10.9. The Data Subject may submit a request for exercising his or her rights in the following way:
in writing in person at the Controller's premises and presenting a personal identification document (for example, a passport or an ID card, etc.) because the Data Subject is obliged to identify himself/herself;
in the form of an e-mail and signing it with a secure electronic signature. In this case, it is presumed that the data subject has identified himself/herself by submitting a request signed with a secure electronic signature. At the same time, the Controller reserves the right to request additional information from the data subject in case of doubt if it considers it necessary;
via mail. In this case, the reply will be prepared and sent by a registered letter, thus ensuring that unauthorized persons will not be able to receive this mail. At the same time, the Controller reserves the right to request additional information from the data subject in case of doubt if it considers it necessary.

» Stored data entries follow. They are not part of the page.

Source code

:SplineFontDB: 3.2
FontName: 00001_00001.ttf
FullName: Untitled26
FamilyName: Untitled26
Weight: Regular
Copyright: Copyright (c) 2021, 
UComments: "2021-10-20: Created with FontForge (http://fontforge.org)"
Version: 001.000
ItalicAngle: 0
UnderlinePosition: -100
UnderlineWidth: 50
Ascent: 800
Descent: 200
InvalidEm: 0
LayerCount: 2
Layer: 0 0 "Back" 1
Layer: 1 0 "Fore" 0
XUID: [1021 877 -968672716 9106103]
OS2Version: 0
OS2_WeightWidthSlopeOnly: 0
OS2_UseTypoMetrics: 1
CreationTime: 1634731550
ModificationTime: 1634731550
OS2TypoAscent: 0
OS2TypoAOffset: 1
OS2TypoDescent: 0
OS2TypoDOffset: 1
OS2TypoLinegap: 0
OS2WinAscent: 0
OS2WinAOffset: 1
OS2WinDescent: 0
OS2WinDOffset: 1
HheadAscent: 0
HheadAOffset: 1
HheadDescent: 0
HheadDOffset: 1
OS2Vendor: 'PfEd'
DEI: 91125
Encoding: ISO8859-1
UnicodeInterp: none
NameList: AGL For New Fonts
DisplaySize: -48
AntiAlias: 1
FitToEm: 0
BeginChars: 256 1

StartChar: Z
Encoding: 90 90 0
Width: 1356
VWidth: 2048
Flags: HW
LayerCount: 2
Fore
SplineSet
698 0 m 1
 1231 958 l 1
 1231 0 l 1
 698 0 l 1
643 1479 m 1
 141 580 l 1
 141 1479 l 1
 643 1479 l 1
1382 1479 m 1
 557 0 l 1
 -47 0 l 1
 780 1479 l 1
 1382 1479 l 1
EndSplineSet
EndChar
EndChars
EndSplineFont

10.10. In addition, the Data Subject is obliged to specify as much as possible in his/her request the date, time, place and other circumstances that would help to carry out his/her request.
10.11. Upon receipt of a written request from the Data Subject on exercising his/her rights, the Controller:
10.11.1. verifies the identity of the person;
10.11.2. evaluates the request and:
if it is possible to carry out the request, such as viewing of a video material, then the Data Subject as the submitter of the request may receive a copy of the video material or other data;
if additional information is required to identify the Data Subject that requests information, the Controller may request additional information from the Data Subject in order to be able to correctly select the information (such as video surveillance or photographs) in which it is possible to identify the Data Subject;
the information has been deleted or the person that requests the information is not a Data Subject or the person cannot be identified, the Controller may reject the request in accordance with this Policy and/or regulatory enactments.
10.12. If the data subject has rejected processing of personal data, transfer of personal data or has requested a restriction of personal data processing or deletion of personal data, it may become impossible for the Controller to provide a service to the data subject in accordance with the agreement. In such a case, the Controller has the right to refuse to fulfil the obligations specified in the agreement and to provide the service and/or to unilaterally terminate the agreement concluded between the Controller and the data subject.
11. Personal data protection measures
11.1. The Controller ensures, continuously reviews and improves personal data protection measures to protect the personal data of natural persons against unauthorized access, accidental loss, disclosure or destruction. To ensure this, the Controller uses appropriate technical and organizational measures, including the use of firewalls, intrusion detection, analysis software and data encryption.
11.2. The Controller carefully verifies all service providers who process personal data of natural persons in the name and on behalf of the Controller, as well as evaluates whether cooperation partners (processors of personal data) use appropriate security measures to process personal data of natural persons in accordance with the Controller's authorization and requirements of regulatory enactments.
11.3. In case of a personal data security incident, if it poses possibly high risk to the data subject's rights and freedoms, the Controller will notify the Data Subject in question, if possible, or the information will be published on the Controller's website or in another possible way, such as using media (TV, social networks, etc.).